A landlord has been ordered to pay £53,500 after being prosecuted for putting his tenants at risk. Of that money, £40,000 has been ordered to be paid under the Proceeds of Crime Act.
At Norwich Magistrates Court, Joseph Howman pleaded guilty to nine offences under the Houses in Multiple Occupation (England) Regulations 2006, and not meeting the standards required of a landlord in the Licence Conditions, breaching part 2 of Housing Act 2004.
He was fined £5,000 plus £135 victim surcharge and £8,500 costs, plus £40,000 under the Proceeds of Crime Act 2002.
Norwich City Council is the first local authority in the country to use the Proceeds of Crime Act against a landlord who failed to comply with HMO licence conditions.
The court heard that the house in Unthank Road, Norwich, was let as ten bedsits with shared bathrooms.
An inspection by council officers in November 2010 found that rooms had no heating, the main bathroom had no hot water, communal bathrooms were dirty, the fire doors were in poor condition with many not working, and there were electrical hazards, including hanging wires and defective lighting.
Ellen Spencer, private sector housing officer, said: “The landlord risked the safety of tenants by cutting corners and refusing to make improvements.
“We are pleased that the court recognised the serious nature of the offences and hope that this will send out a message that rogue landlords will not be tolerated in Norwich.”
In a separate case, another landlord escaped jail despite the judge describing his fire safety as ‘the worst case’ she had ever seen.
Preston Crown Court heard how Neal Gilligan’s appalling upkeep of his seven properties came to light when a fire broke out at one of the flats on Park Road, St Annes, Lancashire.
The fire service found dozens of life-threatening safety breaches as a result. All seven properties had serious issues which the landlord repeatedly failed to rectify, the court heard.
Fire alarms were switched off or damaged, extinguishers and emergency lighting were in poor condition and exits were blocked by obstructions, including a motorbike. Enforcement notices were served on all seven properties, but none were adequately complied with.

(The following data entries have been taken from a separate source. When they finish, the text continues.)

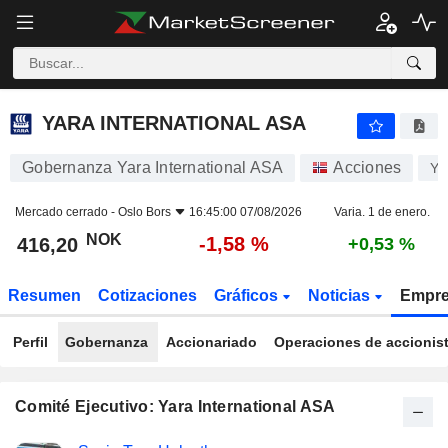
YARA INTERNATIONAL ASA
416,20
kr
-1,58 %
YARA INTERNATIONAL ASA
Gobernanza Yara International ASA
Acciones
Y
Mercado cerrado -
Oslo Bors
16:45:00 07/08/2026
Varia. 1 de enero.
NOK
-1,58 %
416,20
+0,53 %
Resumen
Cotizaciones
Gráficos
Noticias
Empr
Perfil
Gobernanza
Accionariado
Operaciones de accionis
Comité Ejecutivo: Yara International ASA
Funciones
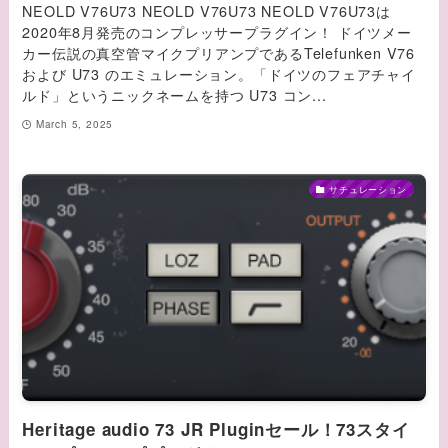
NEOLD V76U73 NEOLD V76U73 NEOLD V76U73は
2020年8月発売のコンプレッサープラグイン！ ドイツメー
カー伝説の真空管マイクプリアンプであるTelefunken V76
および U73 のエミュレーション。「ドイツのフェアチャイ
ルド」というニックネームを持つ U73 コン...
March 5, 2025
サチュレーション
Heritage audio 73 JR Pluginセール！73スタイ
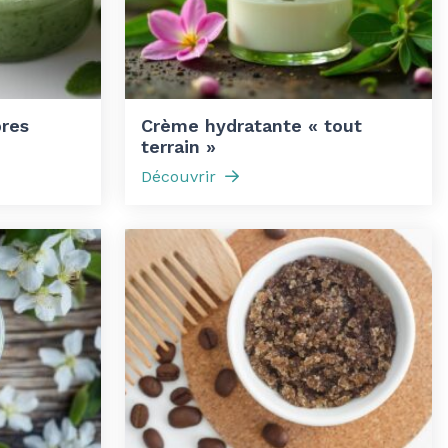
res
Crème hydratante « tout
terrain »
Découvrir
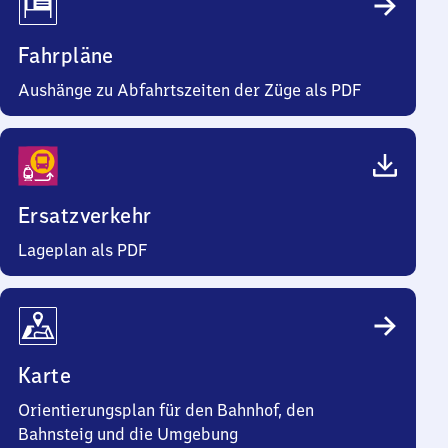
Fahrpläne
Aushänge zu Abfahrtszeiten der Züge als PDF
Ersatzverkehr
Lageplan als PDF
Karte
Orientierungsplan für den Bahnhof, den
Bahnsteig und die Umgebung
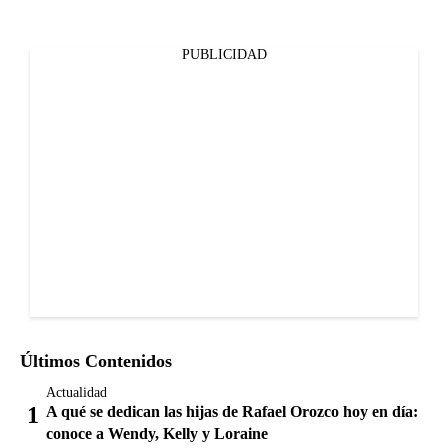
PUBLICIDAD
Últimos Contenidos
Actualidad
A qué se dedican las hijas de Rafael Orozco hoy en día:
conoce a Wendy, Kelly y Loraine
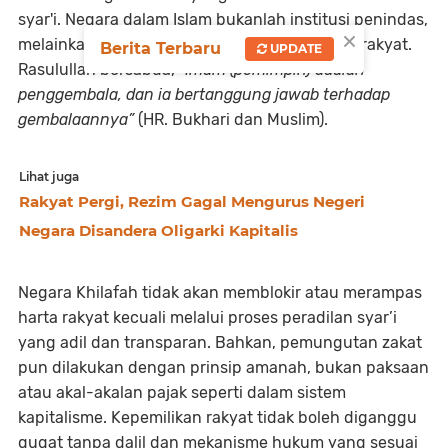
syar'i. Negara dalam Islam bukanlah institusi penindas,
×
melainkan raa’in—penanggung jawab urusan rakyat.
Berita Terbaru
UPDATE
Rasulullah bersabda, “
Imam (pemimpin) adalah
penggembala, dan ia bertanggung jawab terhadap
gembalaannya”
(HR. Bukhari dan Muslim).
Lihat juga
Rakyat Pergi, Rezim Gagal Mengurus Negeri
Negara Disandera Oligarki Kapitalis
Negara Khilafah tidak akan memblokir atau merampas
harta rakyat kecuali melalui proses peradilan syar’i
yang adil dan transparan. Bahkan, pemungutan zakat
pun dilakukan dengan prinsip amanah, bukan paksaan
atau akal-akalan pajak seperti dalam sistem
kapitalisme. Kepemilikan rakyat tidak boleh diganggu
gugat tanpa dalil dan mekanisme hukum yang sesuai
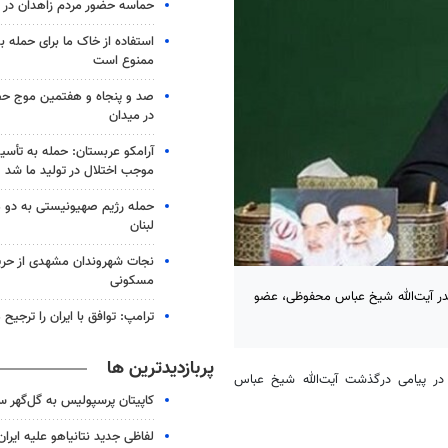
حماسه حضور مردم زاهدان در شب
استفاده از خاک ما برای حمله 
ممنوع است
صد و پنجاه و هفتمین موج حضو
در میدان
آرامکو عربستان: حمله به تأس
موجب اختلال در تولید ما شد
حمله رژیم صهیونیستی به دو 
لبنان
نجات شهروندان مشهدی از حری
مسکونی
در آیت‌الله شیخ عباس محفوظی، عضو
ترامپ: توافق با ایران را ترجیح
پربازدیدترین ها
در پیامی درگذشت آیت‌الله شیخ عباس
کاپیتان پرسپولیس به گل‌گهر 
لفاظی جدید نتانیاهو علیه ایران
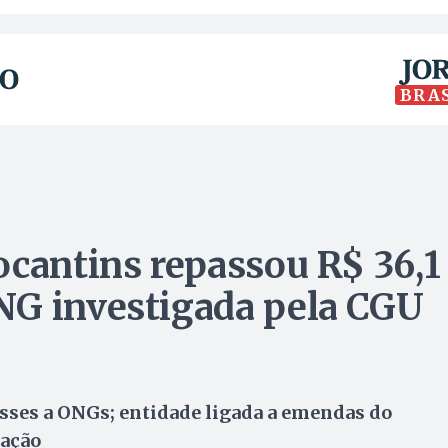
BRA
ocantins repassou R$ 36,1
NG investigada pela CGU
sses a ONGs; entidade ligada a emendas do
gação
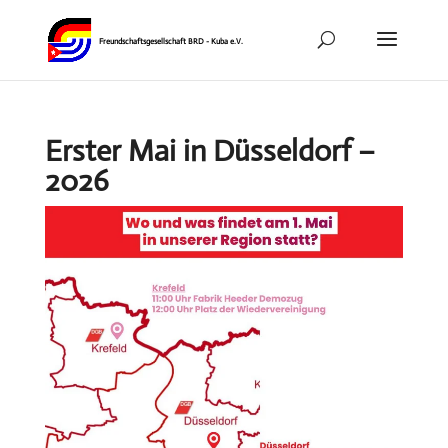
Erster Mai in Düsseldorf –
2026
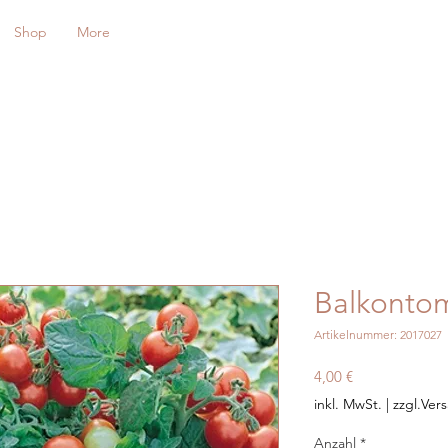
Shop
More
Balkonto
Artikelnummer: 2017027
Preis
4,00 €
inkl. MwSt.
|
zzgl.Ver
Anzahl
*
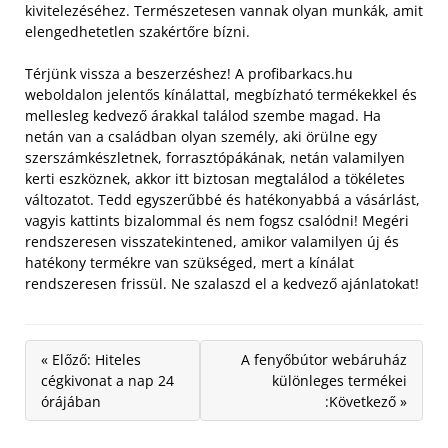
kivitelezéséhez. Természetesen vannak olyan munkák, amit
elengedhetetlen szakértőre bízni.
Térjünk vissza a beszerzéshez! A profibarkacs.hu
weboldalon jelentős kínálattal, megbízható termékekkel és
mellesleg kedvező árakkal találod szembe magad. Ha
netán van a családban olyan személy, aki örülne egy
szerszámkészletnek, forrasztópákának, netán valamilyen
kerti eszköznek, akkor itt biztosan megtalálod a tökéletes
változatot. Tedd egyszerűbbé és hatékonyabbá a vásárlást,
vagyis kattints bizalommal és nem fogsz csalódni! Megéri
rendszeresen visszatekintened, amikor valamilyen új és
hatékony termékre van szükséged, mert a kínálat
rendszeresen frissül. Ne szalaszd el a kedvező ajánlatokat!
« Előző: Hiteles
A fenyőbútor webáruház
cégkivonat a nap 24
különleges termékei
órájában
:Következő »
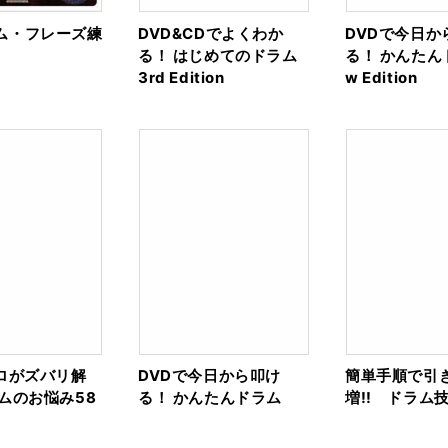
ム・フレーズ練
DVD&CDでよくわか
DVDで今日か
る！ はじめてのドラム
る！ かんたん
3rd Edition
w Edition
プロがズバリ解
DVDで今日から叩け
簡単手順で引
ムのお悩み58
る！ かんたんドラム
増!! ドラム技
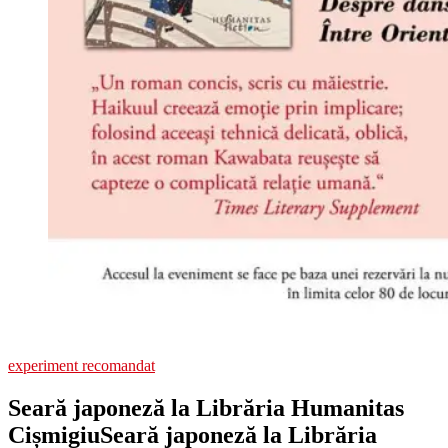
experiment recomandat
Seară japoneză la Librăria Humanitas
Cișmigiu
Seară japoneză la Librăria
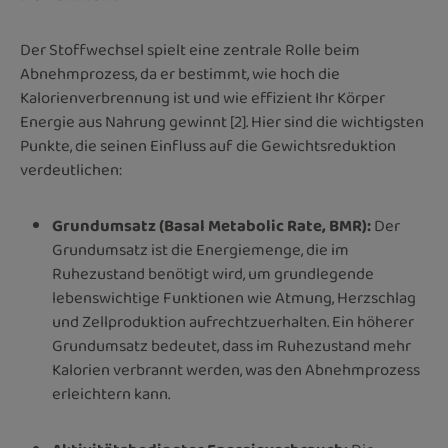
Der Stoffwechsel spielt eine zentrale Rolle beim
Abnehmprozess, da er bestimmt, wie hoch die
Kalorienverbrennung ist und wie effizient Ihr Körper
Energie aus Nahrung gewinnt [2]. Hier sind die wichtigsten
Punkte, die seinen Einfluss auf die Gewichtsreduktion
verdeutlichen:
Grundumsatz (Basal Metabolic Rate, BMR):
Der
Grundumsatz ist die Energiemenge, die im
Ruhezustand benötigt wird, um grundlegende
lebenswichtige Funktionen wie Atmung, Herzschlag
und Zellproduktion aufrechtzuerhalten. Ein höherer
Grundumsatz bedeutet, dass im Ruhezustand mehr
Kalorien verbrannt werden, was den Abnehmprozess
erleichtern kann.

Prohibition notices were also served on two of the properties, preventing the buildings from being used until work had been carried out, but these notices were also breached.
Joe Hart, prosecuting, told the court that people were put at risk of death or serious injury as a result of Gilligan’s failure to consider fire risk assessments in any of the premises.
Judge Susan Beech said photos taken by the fire service painted a horrendous picture of ‘dilapidation and dangerousness’.
She told Gilligan, who pleaded guilty to 13 offences: “It is a miracle no-one was injured or put in harm’s way as a result of your failures.
“You showed a careless, if not wilful disregard for the safety and lives of your tenants, putting rental income before the safety of those whose rent you were only too keen to take. I am satisfied you simply wished to extract the maximum profit from the rent, rather than spend any money to ensure the safety of your tenants.
“It is perhaps a blessing you are now bankrupt, because that will prevent you from being in a position where you can risk the lives of others in the future for financial gain.”
Gilligan, of Lytham, was given a six-months prison sentence, suspended for 18 months, with a six-months curfew from 7pm to 7am, and must pay £200 towards prosecution costs.
After the case, Lancashire’s assistant chief fire officer Dave Russel said Gilligan’s actions could have caused multiple deaths.